# Mullet fishing gone bad !



## Cosson-Gigs (Dec 12, 2012)

This is what happened last Thursday to my neighbor trying to catch mullet in rough water without having a bilge pump ! He sank 300 yards off shore, we had just drug it to the hill.


----------



## eastbayking (Feb 2, 2013)

Atleast the guy in the boat is having a good time.


----------



## Night Shift (Nov 5, 2012)

Did he at least get any mullet? Crappy luck, I hate that for anyone.


----------



## flounderslayerman (Jun 3, 2011)

Well that's no fun.


----------



## Cosson-Gigs (Dec 12, 2012)

eastbayking said:


> Atleast the guy in the boat is having a good time.

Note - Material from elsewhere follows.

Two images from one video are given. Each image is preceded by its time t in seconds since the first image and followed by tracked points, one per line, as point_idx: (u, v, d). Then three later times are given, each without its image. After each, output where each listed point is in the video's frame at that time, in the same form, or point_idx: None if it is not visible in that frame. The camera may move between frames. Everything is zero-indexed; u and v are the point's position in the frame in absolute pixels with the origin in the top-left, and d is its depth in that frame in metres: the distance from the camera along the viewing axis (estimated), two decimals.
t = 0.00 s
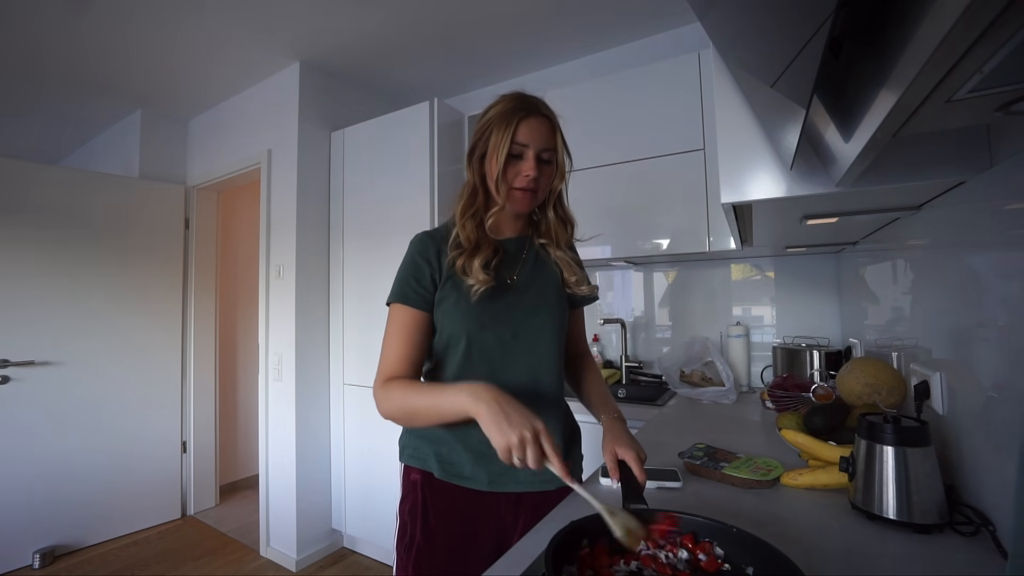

Yea, the guy in the boat was poking fun at the guy who sank, he is more stubborn than Me !!! the guy in the boat !!! If I only had my video camera to video the event ??? We were laughing but it could have been a serious accident or even a drowning? but since we were all ok, we really gave him trouble for sinking !!! Hey Ron, he did salvage the icebox with 50 mullet , very expensive fish that day !!!!!!!!!!!!!!!!!


----------



## Flounder9.75 (Sep 28, 2007)

No fun


----------



## Spoolin Up (May 3, 2011)

Glad everyone is ok


----------



## drifterfisher (Oct 9, 2009)

Bilge pumps should be OEM on any boat. Why anyone would go out without on is beyond me. Glad everyone made it out ok.


----------



## mark- (Jun 23, 2013)

dang


----------



## Five Prongs Of Fury (Apr 15, 2008)

That could have turned out real bad, real quick. Glad everyone was able to laugh about it. A bilge pump might have helped, but under the right conditions, in a Jon boat, it would have sunk right along with it. All it takes is one big one over the bow and shows over...


----------